Real-time CBCT reconstructions using Krylov solvers in repeated scanning procedures

TL;DR

This work tackles real-time CBCT reconstruction during repeated scans by exploiting a high-quality prior image through PICCS/PIPLE regularization. It introduces a Krylov-subspace solver within an Iteratively Reweighted Norm (IRN) framework to efficiently solve the regularized inverse problems, transforming TV-based terms into weighted quadratic surrogates and solving inner problems with CGLS. The authors present two algorithms, IRN-PIPLE and IRN-PICCS, and demonstrate their superiority over non-Krylov and non-prior-regularized methods on both a synthetic head phantom and real thorax phantom data, achieving high-quality images with reconstruction times on the order of tens of seconds to a couple of minutes. The results suggest that these Krylov-based methods enable dose-efficient, near real-time CBCT in image-guided interventions, offering a practical path toward clinical translation.

Abstract

This work introduces a new efficient iterative solver for the reconstruction of real-time cone-beam computed tomography (CBCT), which is based on the Prior Image Constrained Compressed Sensing (PICCS) regularization and leverages the efficiency of Krylov subspace methods.

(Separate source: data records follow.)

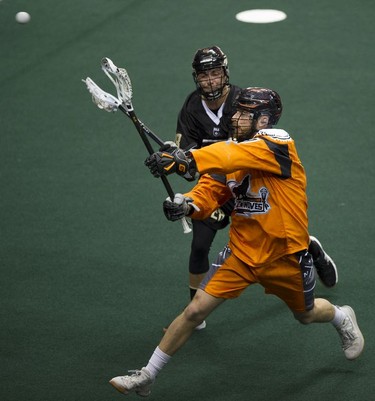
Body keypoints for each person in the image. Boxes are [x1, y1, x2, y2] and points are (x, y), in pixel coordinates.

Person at [109, 87, 364, 396]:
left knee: (306, 315)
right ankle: (148, 375)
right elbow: (210, 189)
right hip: (241, 254)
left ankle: (341, 317)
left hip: (285, 256)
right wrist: (187, 204)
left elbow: (229, 155)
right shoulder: (230, 148)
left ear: (264, 120)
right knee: (194, 311)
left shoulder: (278, 142)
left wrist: (186, 158)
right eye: (238, 111)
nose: (236, 117)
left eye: (245, 113)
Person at [173, 46, 337, 330]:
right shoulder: (191, 107)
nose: (210, 80)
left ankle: (306, 248)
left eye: (215, 73)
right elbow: (189, 161)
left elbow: (242, 151)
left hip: (250, 183)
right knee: (199, 244)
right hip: (217, 183)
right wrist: (178, 161)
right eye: (204, 75)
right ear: (196, 77)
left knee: (268, 239)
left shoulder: (242, 99)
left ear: (224, 73)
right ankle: (194, 314)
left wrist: (191, 160)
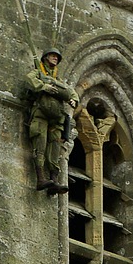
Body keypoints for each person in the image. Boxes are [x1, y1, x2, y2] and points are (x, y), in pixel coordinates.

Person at [26, 49, 79, 193]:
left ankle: (54, 181)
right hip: (41, 115)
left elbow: (70, 91)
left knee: (55, 148)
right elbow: (29, 79)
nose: (55, 59)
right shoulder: (38, 73)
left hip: (56, 119)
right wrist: (44, 87)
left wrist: (74, 100)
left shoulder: (58, 80)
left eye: (57, 57)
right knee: (40, 144)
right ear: (45, 58)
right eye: (53, 56)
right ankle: (41, 178)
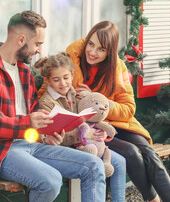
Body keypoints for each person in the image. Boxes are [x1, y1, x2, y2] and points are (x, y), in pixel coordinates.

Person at [0, 11, 106, 202]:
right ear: (21, 39)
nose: (39, 50)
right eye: (37, 44)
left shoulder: (23, 71)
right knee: (51, 181)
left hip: (30, 145)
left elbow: (32, 115)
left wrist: (47, 134)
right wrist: (27, 123)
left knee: (94, 165)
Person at [38, 21, 170, 202]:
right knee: (130, 152)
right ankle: (153, 199)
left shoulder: (118, 67)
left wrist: (100, 102)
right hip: (90, 130)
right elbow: (46, 89)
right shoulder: (72, 58)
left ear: (109, 51)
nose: (92, 52)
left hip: (117, 123)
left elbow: (129, 108)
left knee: (150, 154)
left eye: (101, 49)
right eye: (91, 44)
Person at [35, 52, 127, 202]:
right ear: (47, 81)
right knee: (95, 165)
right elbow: (54, 135)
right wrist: (84, 134)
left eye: (66, 78)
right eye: (56, 80)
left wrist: (100, 132)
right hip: (67, 148)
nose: (63, 83)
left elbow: (93, 117)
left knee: (120, 161)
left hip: (89, 143)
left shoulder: (76, 95)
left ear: (72, 75)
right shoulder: (46, 102)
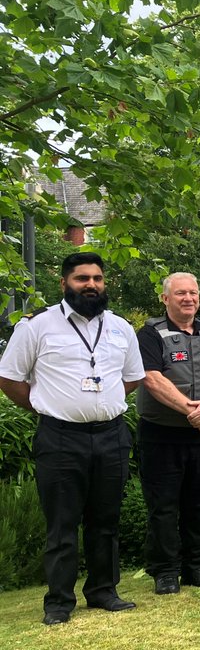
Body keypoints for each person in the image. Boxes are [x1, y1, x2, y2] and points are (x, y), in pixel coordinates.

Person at [0, 252, 145, 625]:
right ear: (64, 283)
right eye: (82, 279)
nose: (91, 285)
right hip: (60, 438)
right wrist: (47, 407)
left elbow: (130, 378)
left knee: (105, 520)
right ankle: (59, 602)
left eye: (97, 278)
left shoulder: (120, 328)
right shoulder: (36, 327)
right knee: (62, 523)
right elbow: (10, 379)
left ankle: (103, 591)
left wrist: (101, 404)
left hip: (111, 435)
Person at [135, 271, 200, 594]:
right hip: (161, 436)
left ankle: (197, 566)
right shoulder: (150, 334)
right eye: (180, 294)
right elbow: (150, 378)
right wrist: (192, 410)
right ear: (165, 299)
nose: (188, 298)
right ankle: (165, 571)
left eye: (193, 293)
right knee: (163, 507)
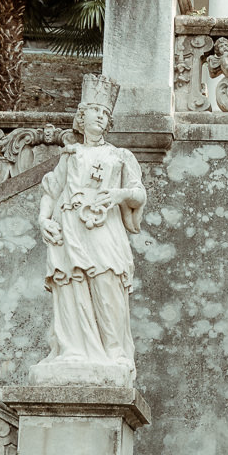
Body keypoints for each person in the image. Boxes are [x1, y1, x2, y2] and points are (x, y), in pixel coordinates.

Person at [33, 76, 146, 386]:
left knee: (108, 283)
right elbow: (51, 190)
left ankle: (114, 353)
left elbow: (139, 194)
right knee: (70, 285)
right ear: (81, 118)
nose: (100, 116)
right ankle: (73, 351)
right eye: (94, 110)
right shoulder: (70, 155)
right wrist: (44, 220)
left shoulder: (121, 156)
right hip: (68, 229)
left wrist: (120, 195)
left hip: (104, 227)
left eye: (104, 113)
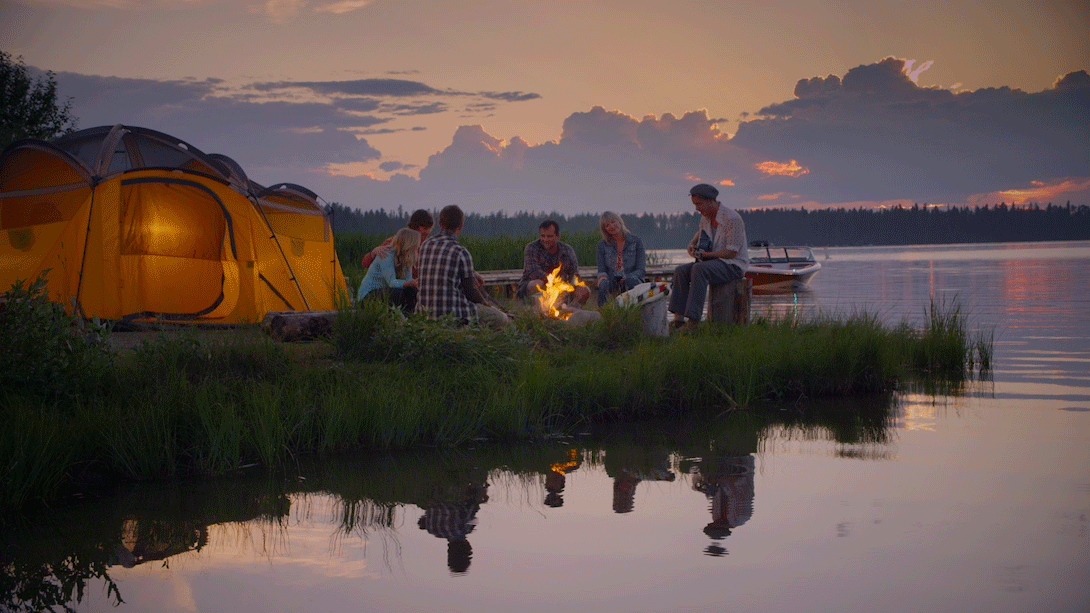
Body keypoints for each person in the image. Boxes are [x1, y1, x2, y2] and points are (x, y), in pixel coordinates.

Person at [668, 183, 749, 330]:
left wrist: (706, 255)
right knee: (681, 270)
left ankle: (693, 321)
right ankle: (678, 320)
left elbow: (731, 252)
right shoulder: (705, 218)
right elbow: (701, 233)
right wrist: (692, 244)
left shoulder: (732, 218)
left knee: (699, 269)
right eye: (695, 204)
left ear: (711, 201)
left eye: (699, 204)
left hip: (733, 265)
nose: (696, 208)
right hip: (713, 262)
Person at [416, 204, 510, 328]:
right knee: (502, 318)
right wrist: (488, 305)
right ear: (460, 226)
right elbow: (471, 292)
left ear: (439, 223)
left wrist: (471, 273)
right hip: (452, 314)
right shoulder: (461, 252)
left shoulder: (425, 245)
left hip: (425, 314)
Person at [516, 219, 590, 307]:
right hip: (540, 285)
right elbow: (534, 272)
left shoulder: (567, 250)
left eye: (549, 236)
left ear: (557, 235)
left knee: (584, 290)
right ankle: (534, 310)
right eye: (543, 236)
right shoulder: (531, 248)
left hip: (562, 287)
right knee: (537, 284)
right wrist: (556, 285)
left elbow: (575, 275)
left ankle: (571, 310)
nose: (545, 239)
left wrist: (569, 287)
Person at [356, 227, 419, 315]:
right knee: (398, 293)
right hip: (368, 296)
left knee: (412, 290)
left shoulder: (406, 258)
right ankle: (400, 316)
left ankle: (409, 317)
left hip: (385, 292)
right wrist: (410, 282)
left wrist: (415, 283)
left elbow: (408, 279)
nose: (417, 247)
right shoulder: (386, 255)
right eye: (416, 244)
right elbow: (392, 282)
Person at [595, 211, 646, 306]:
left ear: (619, 221)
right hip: (612, 279)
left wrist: (628, 276)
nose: (611, 226)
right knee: (603, 285)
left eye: (613, 221)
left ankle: (636, 311)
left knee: (631, 281)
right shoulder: (601, 245)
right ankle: (603, 312)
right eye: (607, 225)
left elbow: (641, 270)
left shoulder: (637, 241)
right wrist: (602, 277)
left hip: (632, 278)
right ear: (604, 229)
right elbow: (601, 270)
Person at [361, 208, 434, 269]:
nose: (428, 232)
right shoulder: (394, 241)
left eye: (430, 228)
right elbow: (365, 263)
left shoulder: (428, 245)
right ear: (414, 227)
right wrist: (373, 253)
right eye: (425, 228)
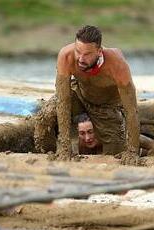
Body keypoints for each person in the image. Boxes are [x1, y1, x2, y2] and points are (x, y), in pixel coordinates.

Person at [54, 25, 139, 163]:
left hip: (106, 107)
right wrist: (64, 147)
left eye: (87, 54)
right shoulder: (66, 55)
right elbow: (62, 101)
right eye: (78, 51)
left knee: (116, 151)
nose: (80, 58)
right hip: (79, 94)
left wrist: (133, 151)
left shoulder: (117, 64)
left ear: (99, 51)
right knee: (46, 115)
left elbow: (131, 110)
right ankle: (47, 153)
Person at [76, 113, 154, 156]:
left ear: (99, 129)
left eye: (91, 132)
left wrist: (145, 167)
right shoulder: (78, 145)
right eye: (82, 133)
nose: (87, 138)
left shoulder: (117, 137)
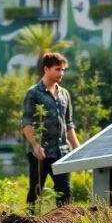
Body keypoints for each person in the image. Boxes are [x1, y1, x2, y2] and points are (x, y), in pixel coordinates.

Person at [21, 52, 80, 208]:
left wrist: (78, 149)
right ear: (46, 69)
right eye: (57, 69)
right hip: (39, 153)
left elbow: (68, 124)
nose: (61, 73)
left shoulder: (65, 94)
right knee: (35, 192)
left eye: (63, 70)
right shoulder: (33, 93)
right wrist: (35, 145)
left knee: (65, 193)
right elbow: (26, 122)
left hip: (62, 153)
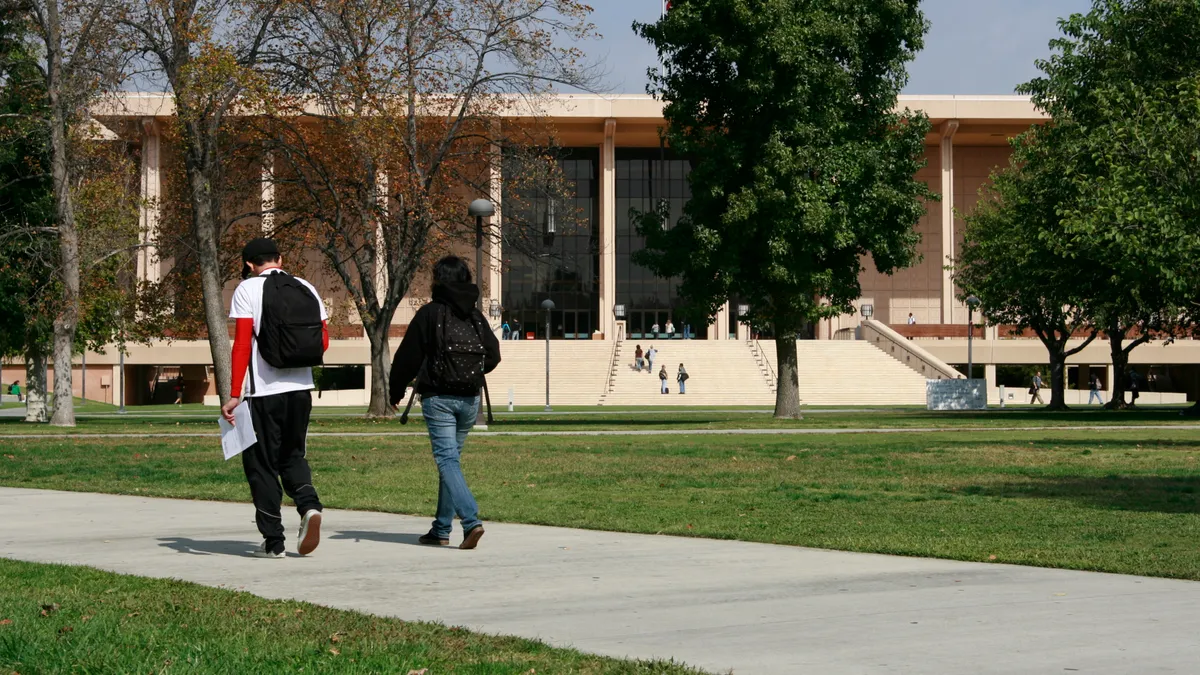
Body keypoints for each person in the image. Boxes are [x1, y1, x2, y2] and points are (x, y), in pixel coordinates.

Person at [222, 237, 328, 559]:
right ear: (280, 259)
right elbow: (322, 340)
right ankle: (309, 507)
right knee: (293, 456)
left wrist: (233, 394)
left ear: (249, 264)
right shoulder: (305, 287)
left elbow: (241, 344)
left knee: (261, 465)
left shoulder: (247, 289)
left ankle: (274, 542)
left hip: (262, 394)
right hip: (300, 390)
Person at [389, 256, 501, 550]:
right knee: (450, 463)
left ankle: (470, 521)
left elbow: (407, 356)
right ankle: (440, 528)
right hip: (469, 400)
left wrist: (396, 390)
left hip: (438, 397)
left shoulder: (430, 313)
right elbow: (494, 355)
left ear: (437, 279)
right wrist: (473, 374)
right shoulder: (475, 316)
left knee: (447, 460)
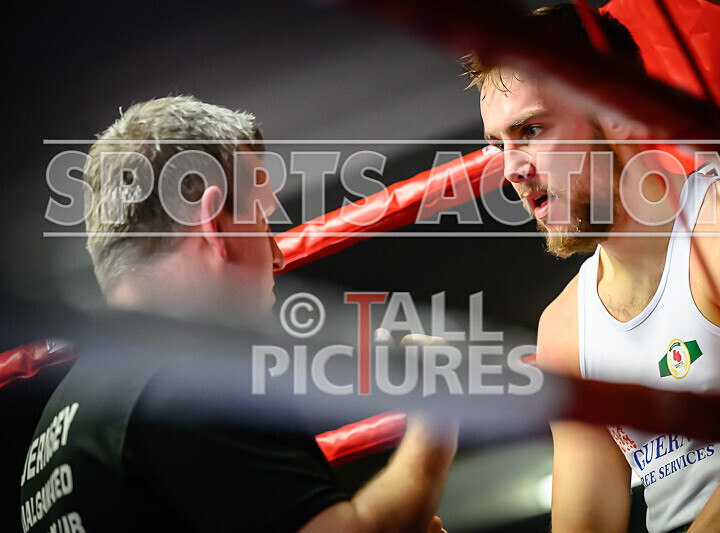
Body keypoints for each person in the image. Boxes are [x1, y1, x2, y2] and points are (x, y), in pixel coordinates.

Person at [19, 96, 456, 533]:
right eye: (263, 222)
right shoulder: (191, 376)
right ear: (216, 225)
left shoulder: (58, 426)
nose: (278, 256)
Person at [463, 4, 720, 533]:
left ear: (618, 108)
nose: (510, 172)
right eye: (498, 145)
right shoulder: (565, 328)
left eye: (531, 130)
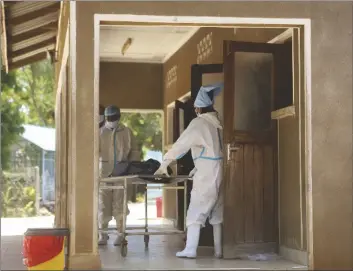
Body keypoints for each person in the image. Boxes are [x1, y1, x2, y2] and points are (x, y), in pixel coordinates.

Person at [154, 82, 224, 259]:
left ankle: (190, 249)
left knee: (196, 209)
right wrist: (196, 167)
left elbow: (181, 145)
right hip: (221, 170)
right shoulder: (219, 122)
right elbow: (212, 151)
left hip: (207, 174)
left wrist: (165, 162)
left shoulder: (199, 123)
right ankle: (218, 250)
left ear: (198, 108)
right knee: (217, 209)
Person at [98, 105, 141, 246]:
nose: (112, 120)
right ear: (105, 118)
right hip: (103, 174)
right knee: (102, 206)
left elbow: (134, 151)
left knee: (120, 205)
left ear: (119, 117)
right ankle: (102, 234)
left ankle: (120, 234)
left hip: (121, 173)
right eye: (109, 118)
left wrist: (131, 167)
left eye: (114, 118)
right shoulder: (99, 133)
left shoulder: (127, 132)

In particular, we focus on the setting where a sequence of under-sampled CT scans are taken on the same object with only local changes (e.g. changes in a tumour size or the introduction of a surgical tool). This is very common, for example, in image-guided surgery, where the amount of measurements is limited to ensure the safety of the patient. In this case, we can also typically assume that a (good) initial reconstruction for the solution exists, coming from a previously over-sampled scan, so we can use this information to aid the subsequent reconstructions. The effectiveness of this method is demonstrated in both a synthetic scan and using real CT data, where it can be observed that the PICCS framework is very effective for the reduction of artifacts, and that the new method is faster than other common alternatives used in the same setting.

Paper Structure

This paper contains 11 sections, 16 equations, 5 figures, 4 tables.

Table of Contents

  1. Introduction
  2. Methods
  3. Prior Image Constrained Compressed Sensing in Krylov methods
  4. The Method
  5. Background on IRN for TV and extension to PIPLE
  6. Using IRN for PICCS
  7. Results
  8. Digital Head Phantom
  9. Lung Needle Surgery Scan:
  10. Discussion
  11. Conclusions

Figures (5)

  • Figure 1: Reconstructed images using the digital head phantom data, with heavily undersampled projections (20 angles per set). The reconstructed images are shown in [0, 1]; difference images in [–0.5, 0.5].
  • Figure 2: Error norm histories of the digital head phantom reconstructions using 20 projections.
  • Figure 3: Reconstructed images using real measurements of a thorax phantom with 180 projection. The reconstructed images are shown in [0, 0.03]; difference images in [–0.04, 0.04].
  • Figure 4: Reconstructed images using real measurements of a thorax phantom with 50 projection. The reconstructed images are shown in [0, 0.03]; difference images in [–0.04, 0.04].
  • Figure 5: Reconstructed images using real measurements of a thorax phantom with 20 projection. The reconstructed images are shown in [0, 0.03]; difference images in [–0.04, 0.04].